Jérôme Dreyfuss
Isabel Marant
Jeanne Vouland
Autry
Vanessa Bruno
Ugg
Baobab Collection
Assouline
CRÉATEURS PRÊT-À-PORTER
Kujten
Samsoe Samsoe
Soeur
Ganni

§ **Problem to solve**
The whole of the data is to be returned with every line intact.

§ **Written solution**
Jérôme Dreyfuss
Isabel Marant
Jeanne Vouland
Autry
Vanessa Bruno
Ugg
Baobab Collection
Assouline
CRÉATEURS PRÊT-À-PORTER
Kujten
Samsoe Samsoe
Soeur
Ganni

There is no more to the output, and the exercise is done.